Work task: Once you reach the line with "Mfsd11 tm1a" below, copy each line exactly, stopping after the line with "ed nedostatkem…", and skip any pictures.

Available data:
○ ○ ○ ○

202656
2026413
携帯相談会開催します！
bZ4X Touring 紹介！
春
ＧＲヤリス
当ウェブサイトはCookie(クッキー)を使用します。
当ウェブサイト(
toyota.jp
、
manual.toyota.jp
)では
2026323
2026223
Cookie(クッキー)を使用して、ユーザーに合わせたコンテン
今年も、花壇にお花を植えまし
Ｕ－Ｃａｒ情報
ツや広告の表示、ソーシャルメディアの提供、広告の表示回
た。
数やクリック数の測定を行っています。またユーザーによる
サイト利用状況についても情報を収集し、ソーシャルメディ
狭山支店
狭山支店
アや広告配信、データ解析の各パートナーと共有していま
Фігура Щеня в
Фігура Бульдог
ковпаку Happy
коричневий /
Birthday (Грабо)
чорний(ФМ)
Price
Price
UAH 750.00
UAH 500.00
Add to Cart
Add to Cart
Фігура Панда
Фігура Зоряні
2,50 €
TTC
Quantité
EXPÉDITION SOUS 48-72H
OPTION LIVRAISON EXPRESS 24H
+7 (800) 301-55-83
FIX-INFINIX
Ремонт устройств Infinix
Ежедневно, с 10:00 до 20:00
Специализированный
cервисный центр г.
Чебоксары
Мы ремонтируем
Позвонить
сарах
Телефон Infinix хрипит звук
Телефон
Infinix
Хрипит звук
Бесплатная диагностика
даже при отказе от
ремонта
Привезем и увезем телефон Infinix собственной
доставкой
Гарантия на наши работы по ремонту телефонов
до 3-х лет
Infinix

○ ○ ○ ○

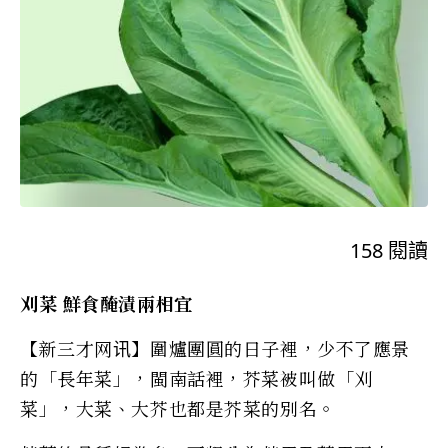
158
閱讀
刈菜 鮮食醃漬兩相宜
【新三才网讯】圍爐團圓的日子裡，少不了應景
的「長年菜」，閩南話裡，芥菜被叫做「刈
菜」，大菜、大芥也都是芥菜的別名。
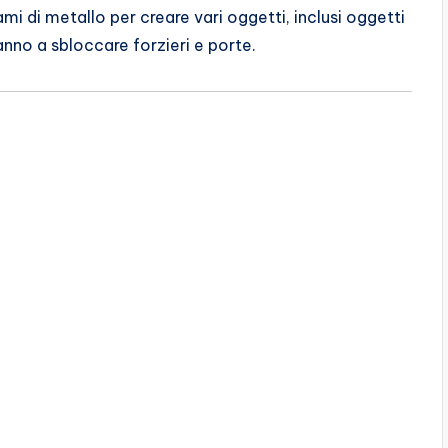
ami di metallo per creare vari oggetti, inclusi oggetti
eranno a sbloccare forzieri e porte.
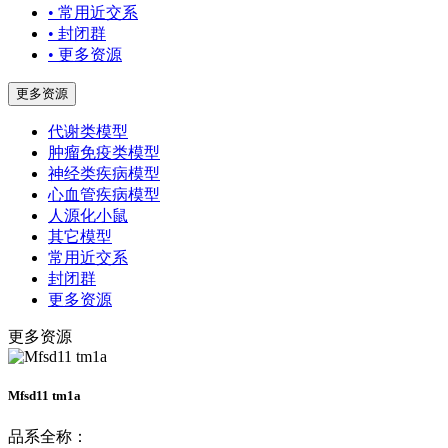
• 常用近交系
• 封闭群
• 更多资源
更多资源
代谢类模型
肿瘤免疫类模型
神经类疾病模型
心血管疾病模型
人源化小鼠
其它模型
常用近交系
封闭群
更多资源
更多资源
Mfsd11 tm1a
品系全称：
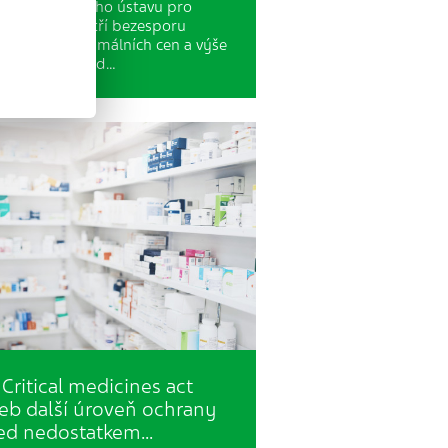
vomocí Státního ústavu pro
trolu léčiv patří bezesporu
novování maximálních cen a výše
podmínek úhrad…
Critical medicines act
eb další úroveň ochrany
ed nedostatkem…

○ ○ ○ ○

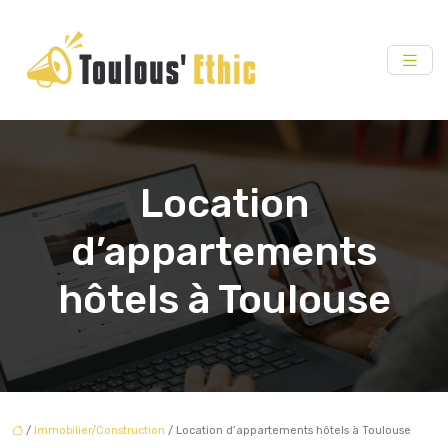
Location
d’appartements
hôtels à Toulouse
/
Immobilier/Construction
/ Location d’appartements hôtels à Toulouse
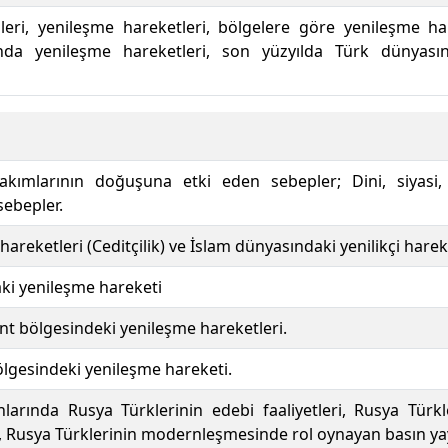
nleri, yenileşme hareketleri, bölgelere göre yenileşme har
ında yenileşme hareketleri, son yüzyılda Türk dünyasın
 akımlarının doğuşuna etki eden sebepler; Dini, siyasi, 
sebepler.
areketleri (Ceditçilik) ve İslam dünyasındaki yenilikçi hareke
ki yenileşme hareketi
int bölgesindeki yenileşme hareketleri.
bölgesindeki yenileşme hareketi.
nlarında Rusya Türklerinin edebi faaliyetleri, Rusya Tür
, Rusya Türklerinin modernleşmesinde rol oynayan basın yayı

○ ○ ○ ○

Finished task:
Mfsd11 tm1a
品系全称：
vomocí Státního ústavu pro
trolu léčiv patří bezesporu
novování maximálních cen a výše
podmínek úhrad…
Critical medicines act
eb další úroveň ochrany
ed nedostatkem…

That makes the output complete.